2016
29.06.2016
IMFS Distinguished Lecture
Prof. Peter Huber, Bundesverfassungsgericht
“Die Finanzkrise in der Rechtsprechung des Bundesverfassungsgerichts”
Das jüngste Urteil des Bundesverfassungsgerichts zu den OMT-Maßnahmen der Europäischen Zentralbank (EZB) zeigt nach Einschätzung von Verfassungsrichter Prof. Peter Huber, wie die Karlsruher und die Luxemburger Richter einen Ausgleich der Positionen herbeiführen, ohne Konflikte eskalieren zu lassen. „Wir haben im Vorlagebeschluss eine Brücke gebaut, die hat Luxemburg zu 80 Prozent übernommen“, sagte der Verfassungsrichter bei einem Vortrag zur Finanzkrise in der Rechtsprechung des Bundesverfassungsgerichts und dem Spannungsfeld zwischen nationalem Verfassungsgericht und Europäischem Gerichtshof. Mehr habe man nicht erwarten können.
Eine Woche zuvor hatten die Karlsruher Richter das OMT-Programm der EZB grundsätzlich gebilligt, für die Teilnahme der Bundesbank aber eine Reihe von Auflagen formuliert, die Bundestag und Bundesregierung beachten müssen. Im Juni 2015 hatte der EuGH in einer Vorabentscheidung geurteilt, dass die EZB in dem umstrittenen Programm Staatsanleihen kaufen dürfe und der Notenbank damit einen weitgehenden Freibrief erteilt. Mit der Einbeziehung der Luxemburger Richter per Vorabentscheidung hatte das Bundesverfassungsgericht Neuland betreten. Man müsse miteinander über manche Fragen ins Gespräch kommen, erläuterte Huber die Vorgehensweise. Dabei sei noch nicht das letzte Wort gesprochen.
Der Stellenwert der Rechtsprechung und der Gerichte selbst würden sich in den europäischen Mitgliedstaaten erheblich voneinander unterscheiden, sagte Huber. Während in Deutschland ein geradezu „atavistischer Glaube an das Recht“ herrsche, sei das Verfassungsgericht in Frankreich eher ein Mittel zum Zweck. Derselbe Gesetzestext werde daher in den einzelnen Ländern unterschiedlich verstanden. „Das muss man wissen, um zu begreifen, warum unsere Rechtsprechung im Ausland so viel Erstaunen auslöst“, sagte Huber. Seit der Aufklärung habe sich der Rechtsstaat in Deutschland durchgesetzt und schon früh geholfen, Unrecht zu beseitigen.
Anhand der sieben Entscheidungen zu Finanzfragen, die Huber seit 2011 als Berichterstatter begleitet hat, zeigte er, wie das Rechtssystem auf den Bundestag als Mitte der Demokratie ausgerichtet ist.
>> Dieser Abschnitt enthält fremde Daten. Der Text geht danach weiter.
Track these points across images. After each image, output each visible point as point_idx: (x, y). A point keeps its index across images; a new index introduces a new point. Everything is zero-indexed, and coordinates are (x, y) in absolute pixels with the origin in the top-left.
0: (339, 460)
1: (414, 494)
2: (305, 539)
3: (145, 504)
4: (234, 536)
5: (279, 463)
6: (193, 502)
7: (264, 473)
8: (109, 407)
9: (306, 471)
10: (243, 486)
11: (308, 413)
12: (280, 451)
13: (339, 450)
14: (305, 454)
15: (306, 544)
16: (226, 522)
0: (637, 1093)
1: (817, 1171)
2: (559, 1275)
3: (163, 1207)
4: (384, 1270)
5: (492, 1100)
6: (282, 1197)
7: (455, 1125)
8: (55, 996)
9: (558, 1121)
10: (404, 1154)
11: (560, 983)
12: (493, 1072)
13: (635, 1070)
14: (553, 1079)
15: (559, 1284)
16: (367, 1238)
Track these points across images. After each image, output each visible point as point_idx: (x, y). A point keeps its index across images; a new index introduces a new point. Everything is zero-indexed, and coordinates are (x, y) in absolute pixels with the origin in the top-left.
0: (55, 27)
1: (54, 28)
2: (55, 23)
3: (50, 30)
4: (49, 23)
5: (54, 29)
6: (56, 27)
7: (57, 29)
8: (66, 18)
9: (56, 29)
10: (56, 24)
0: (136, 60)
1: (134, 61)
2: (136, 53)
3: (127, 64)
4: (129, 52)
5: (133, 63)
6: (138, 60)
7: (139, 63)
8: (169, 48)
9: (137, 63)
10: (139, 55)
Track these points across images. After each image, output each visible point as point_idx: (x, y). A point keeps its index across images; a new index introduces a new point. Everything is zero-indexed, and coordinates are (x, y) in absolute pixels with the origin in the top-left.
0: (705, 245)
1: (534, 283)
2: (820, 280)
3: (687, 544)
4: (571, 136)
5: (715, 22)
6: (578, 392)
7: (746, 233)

So hat das Bundesverfassungsgericht 2011 im Urteil zur Griechenlandhilfe den Bundestag verpflichtet, den Vollzug zu kontrollieren oder ihm Kontrollrechte beim Rettungsfonds ESM erteilt. Diesen Entscheidungen zugrunde liegen laut Huber zwei wichtige Prinzipien: die Identitätskontrolle greife, wenn der sogenannte Ewigkeitsgrundsatz berührt werde, sich also einer Verfassungsänderung entziehen, und das europäische Recht an seine Grenzen stoße. Der zweite Kontrollvorbehalt, die Ultra-vires-Kontrolle, komme zum Tragen, wenn die Grenze des Rechtsprechungsauftrags überschritten würde, sagte Huber. „Eine willkürliche Anwendung des Rechts ist letzten Endes eine falsche Anwendung“. Mit diesem Vorbehalt habe das Bundesverfassungsgericht Nachahmer etwa in Belgien, Spanien und Polen gefunden. Der EuGH vermeide ernsthafte Konflikte mit den nationalen Verfassungsgerichten und löse die Fälle auf eine andere Weise. Dabei sei er „viel sensibler, als es das bloße ‚Wording‘ seiner Entscheidung nahelegt“, schloss Huber.